● Exercise objective: The required output is the lines below from the line containing "left back paw: (577, 455)" to the line containing "right shoulder: (65, 205)", inclusive, retyped exactly. No other lines belong in it.

Dataset entries:
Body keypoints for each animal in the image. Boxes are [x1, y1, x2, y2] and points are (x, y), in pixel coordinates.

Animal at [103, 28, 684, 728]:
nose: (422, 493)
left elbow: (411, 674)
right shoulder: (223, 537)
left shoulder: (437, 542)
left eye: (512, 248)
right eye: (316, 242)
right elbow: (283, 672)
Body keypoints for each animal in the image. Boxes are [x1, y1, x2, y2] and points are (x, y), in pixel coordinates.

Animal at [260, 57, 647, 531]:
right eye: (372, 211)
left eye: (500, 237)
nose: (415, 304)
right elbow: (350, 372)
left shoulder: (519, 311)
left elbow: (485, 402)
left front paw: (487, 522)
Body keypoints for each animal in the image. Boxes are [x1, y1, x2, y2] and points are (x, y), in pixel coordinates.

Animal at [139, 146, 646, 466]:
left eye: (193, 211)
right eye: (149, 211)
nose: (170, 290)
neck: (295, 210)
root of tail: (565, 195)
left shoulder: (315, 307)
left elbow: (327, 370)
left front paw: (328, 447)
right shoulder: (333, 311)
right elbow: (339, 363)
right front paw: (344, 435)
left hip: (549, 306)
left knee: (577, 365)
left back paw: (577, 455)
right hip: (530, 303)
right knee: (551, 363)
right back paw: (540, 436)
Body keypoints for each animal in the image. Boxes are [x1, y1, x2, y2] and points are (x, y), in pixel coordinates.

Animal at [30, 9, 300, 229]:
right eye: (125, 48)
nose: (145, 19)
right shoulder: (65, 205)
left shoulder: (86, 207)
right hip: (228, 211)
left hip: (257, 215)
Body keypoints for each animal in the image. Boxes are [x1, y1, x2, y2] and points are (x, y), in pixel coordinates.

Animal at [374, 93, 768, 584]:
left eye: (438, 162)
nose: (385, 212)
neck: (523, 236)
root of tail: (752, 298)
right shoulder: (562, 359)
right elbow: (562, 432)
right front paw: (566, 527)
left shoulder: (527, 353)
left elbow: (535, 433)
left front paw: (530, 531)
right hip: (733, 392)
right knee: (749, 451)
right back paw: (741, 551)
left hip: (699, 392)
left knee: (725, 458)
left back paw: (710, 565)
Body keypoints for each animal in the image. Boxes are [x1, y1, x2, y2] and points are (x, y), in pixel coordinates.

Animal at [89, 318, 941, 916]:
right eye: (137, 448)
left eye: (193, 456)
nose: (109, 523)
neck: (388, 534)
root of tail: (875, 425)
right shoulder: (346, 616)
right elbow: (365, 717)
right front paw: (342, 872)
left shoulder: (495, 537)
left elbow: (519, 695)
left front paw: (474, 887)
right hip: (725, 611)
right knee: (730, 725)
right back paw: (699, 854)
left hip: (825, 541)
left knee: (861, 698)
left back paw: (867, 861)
--
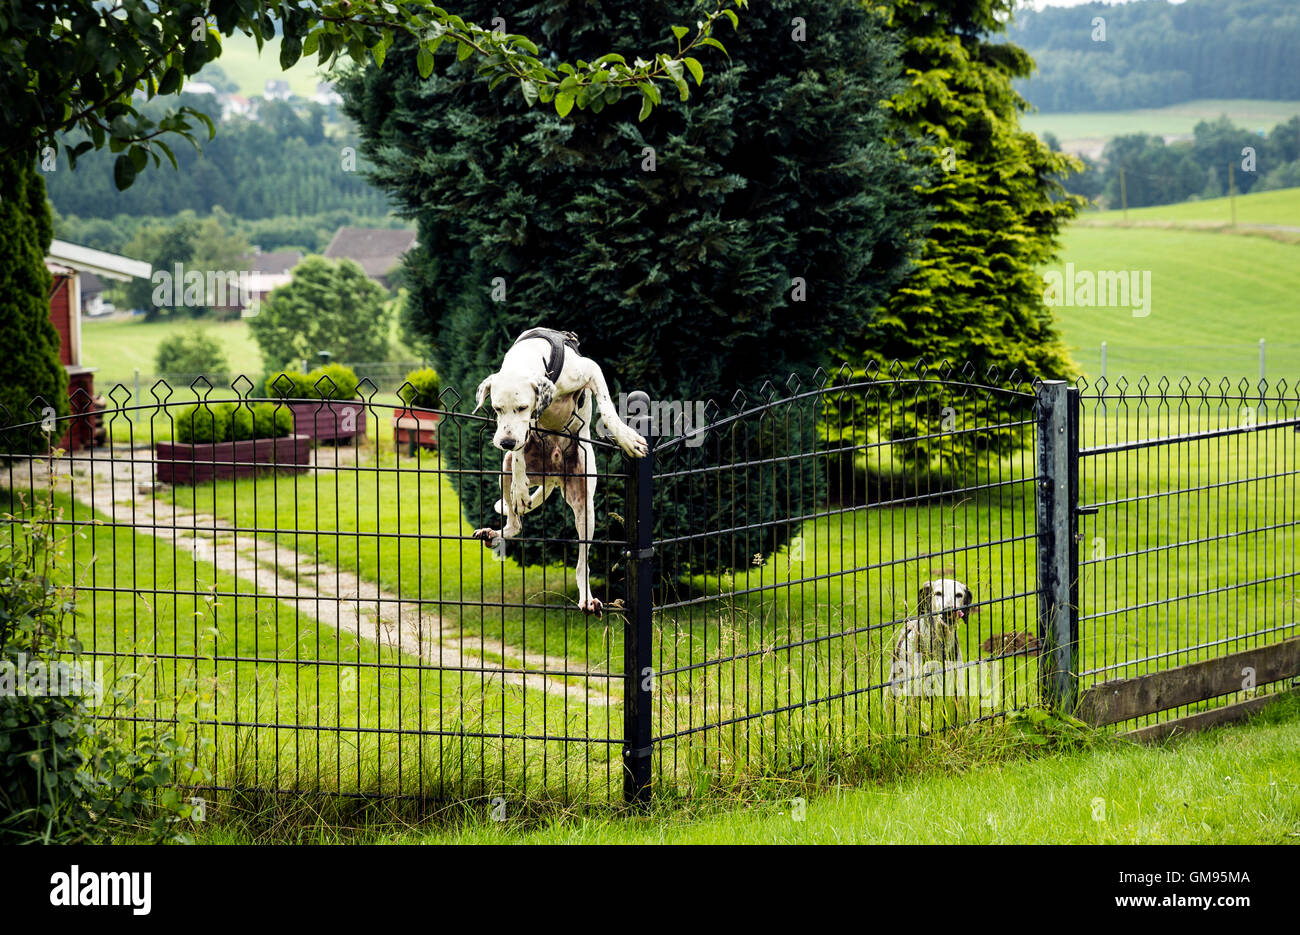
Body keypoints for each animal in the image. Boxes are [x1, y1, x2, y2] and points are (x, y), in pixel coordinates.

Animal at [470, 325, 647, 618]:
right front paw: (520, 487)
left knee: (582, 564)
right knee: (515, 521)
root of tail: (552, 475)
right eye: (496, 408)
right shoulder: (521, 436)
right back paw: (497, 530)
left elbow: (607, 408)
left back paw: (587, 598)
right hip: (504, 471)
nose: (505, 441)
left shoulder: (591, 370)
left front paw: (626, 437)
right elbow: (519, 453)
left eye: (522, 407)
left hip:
--
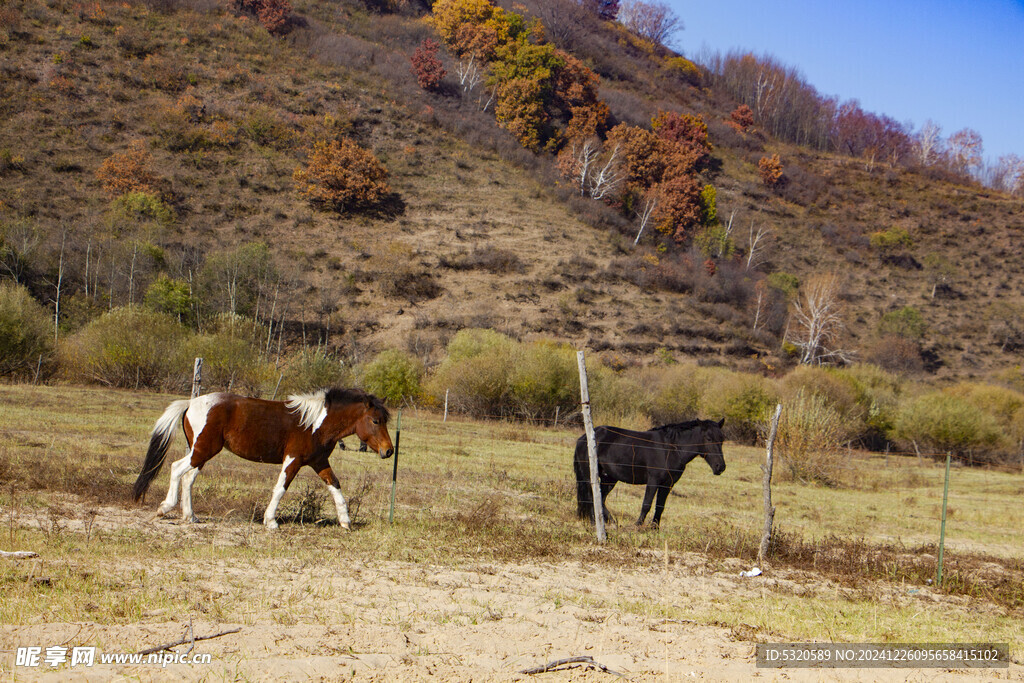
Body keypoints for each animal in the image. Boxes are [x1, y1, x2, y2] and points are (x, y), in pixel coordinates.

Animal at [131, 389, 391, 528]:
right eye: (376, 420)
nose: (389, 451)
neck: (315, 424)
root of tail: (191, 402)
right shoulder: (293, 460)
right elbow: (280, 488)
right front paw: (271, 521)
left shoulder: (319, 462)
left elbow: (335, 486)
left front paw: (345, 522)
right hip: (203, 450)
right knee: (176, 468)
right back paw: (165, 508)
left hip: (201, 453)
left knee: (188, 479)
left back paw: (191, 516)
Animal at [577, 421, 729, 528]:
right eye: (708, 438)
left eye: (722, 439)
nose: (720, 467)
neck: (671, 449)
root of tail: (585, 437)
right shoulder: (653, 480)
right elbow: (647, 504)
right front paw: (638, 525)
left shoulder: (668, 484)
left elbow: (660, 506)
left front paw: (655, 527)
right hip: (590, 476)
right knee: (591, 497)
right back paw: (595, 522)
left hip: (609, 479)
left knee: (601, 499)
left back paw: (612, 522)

● Solved exercise:
left back paw: (577, 455)
right hip: (530, 303)
right knee: (551, 363)
right back paw: (540, 436)
Body keypoints for each animal in the image. Boxes are [x1, y1, x2, y2] and points are (x, y), in pixel coordinates.

Animal at [30, 9, 300, 229]:
right eye: (125, 48)
nose: (145, 19)
right shoulder: (65, 205)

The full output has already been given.